GSTR 9C – Part II
Posted on June 18, 2020
Part II: Reconciliation of turnover declared in the Audited Annual Financial Statement with turnover declared in Annual Return (GSTR-9).
Part II deals with details of Outward Supplies made during the financial year. Following are the table-wise details required to be reported in Part II of GSTR 9C
Table 5: Reconciliation of Gross Turnover
- This includes the turnover as per the Audited financial statements. Also the details regarding the unbilled transactions, Unadjusted Advances, Deemed Supply, Credit Notes issued after the Financial year, Unbilled Revenue, Unadjusted Advances at beginning of the FY, Turnover for the period under Composition Scheme, Any adjustment in Turnover, and such other details.
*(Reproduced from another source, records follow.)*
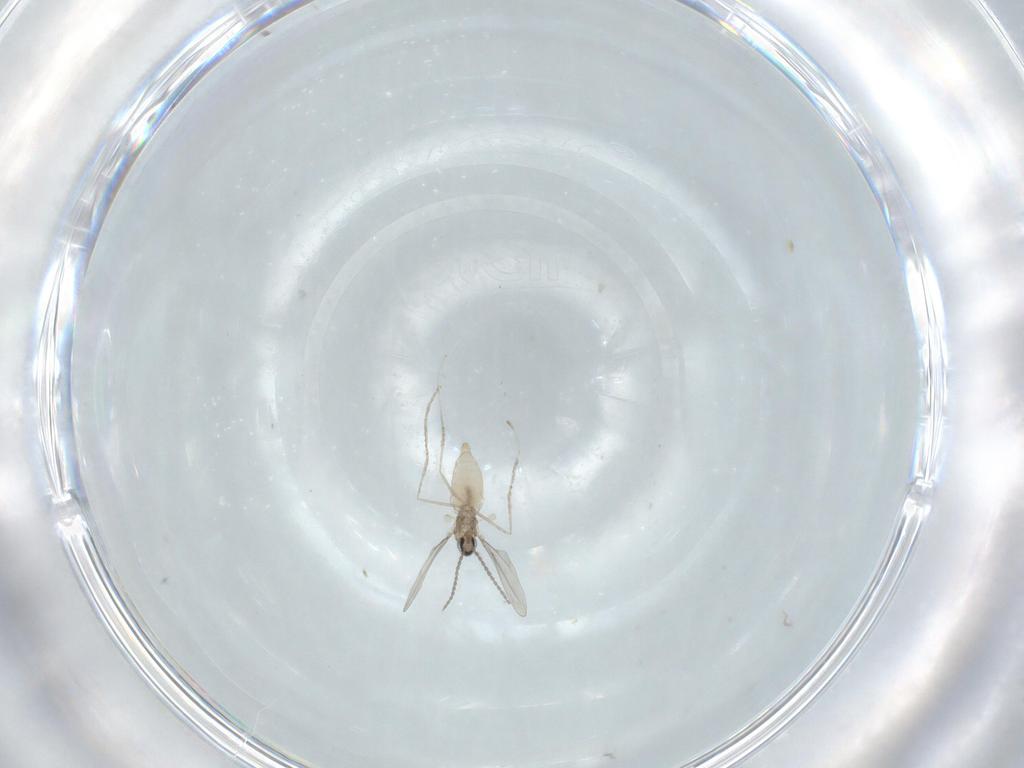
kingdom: Animalia
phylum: Arthropoda
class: Insecta
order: Diptera
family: Cecidomyiidae
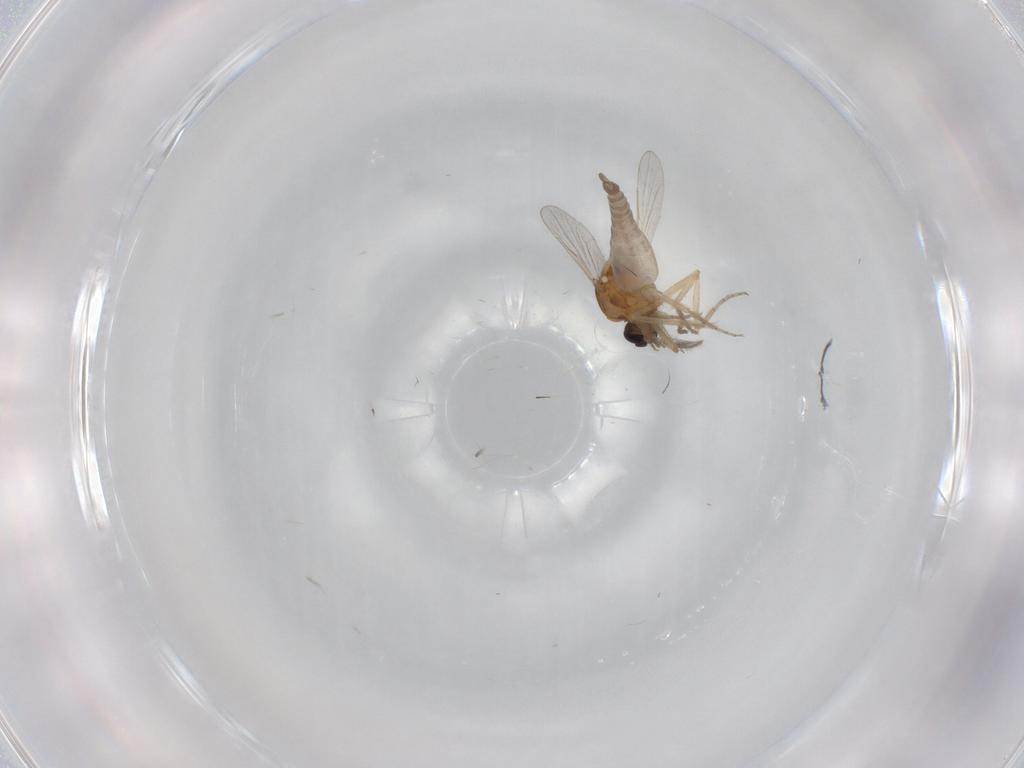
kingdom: Animalia
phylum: Arthropoda
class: Insecta
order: Diptera
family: Ceratopogonidae
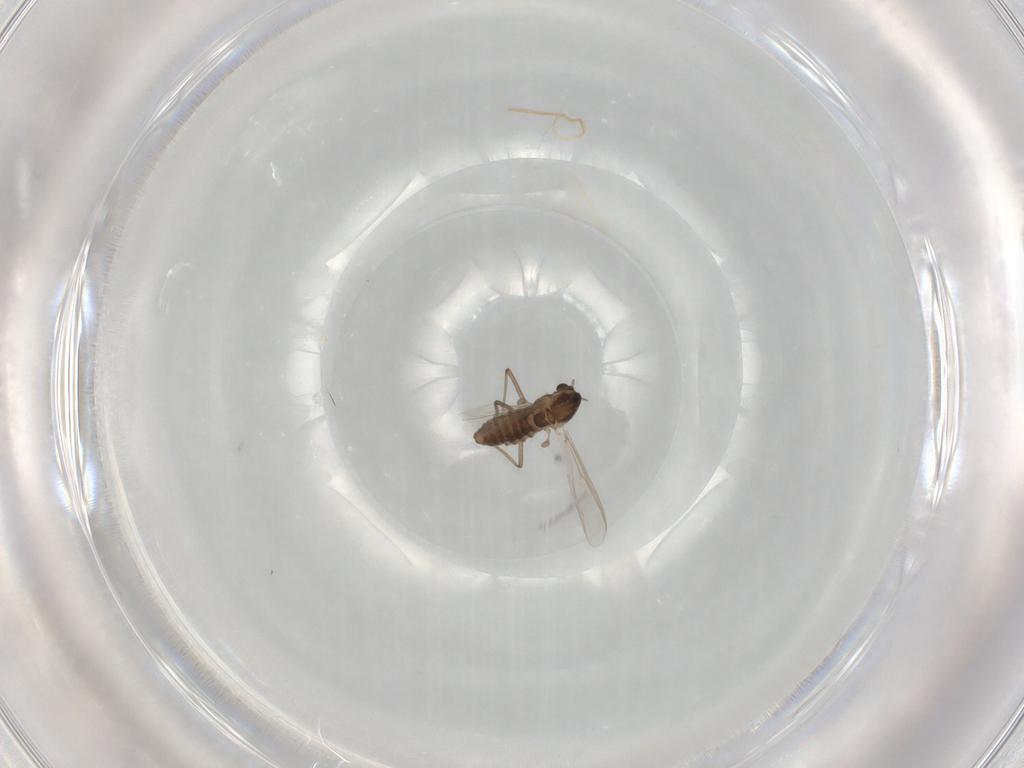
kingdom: Animalia
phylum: Arthropoda
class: Insecta
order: Diptera
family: Chironomidae
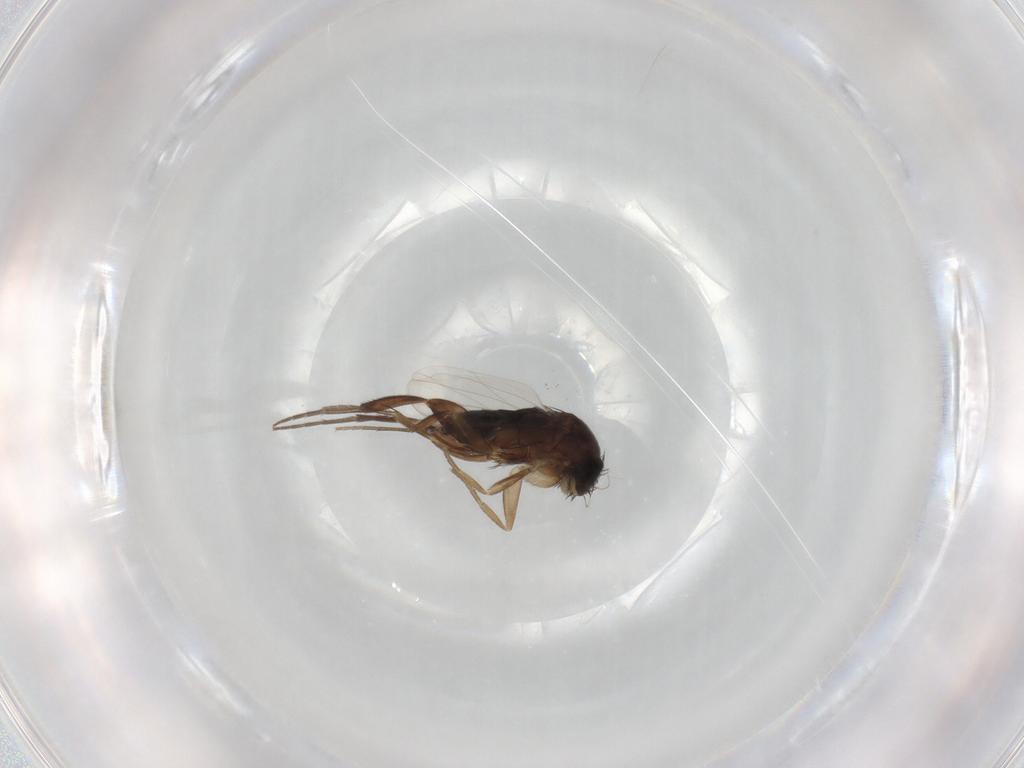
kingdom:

- The final outcome in this table is Un-Reconciled Turnover which is obtained by Annual Turnover after adjustment of the above-mentioned details less Turnover as declared in Annual Return.
Table 6: Reason for Un-Reconciled difference in Annual Gross Turnover
- Auditor will give his views on the un-reconciled difference in gross turnover.
Table 7: Reconciliation of Taxable Turnover.
- In this Table Turnover of Table 5 will be Auto-populated
- We have entered the details regarding the Value of Exempted, Nil Rated, Non-GST Turnover, No Supply Turnover, Zero Rated Supplies without payment of tax & the reverse charge basis supply.
- Then we have to enter a taxable Turnover Declared in Annual Return (GSTR 9). So we will get the Unreconciled Taxable Turnover.
Table 8: Reasons for Un-Reconciled difference in Taxable Turnover
- In this table, the reason for the un-reconciled Taxable Turnover is given.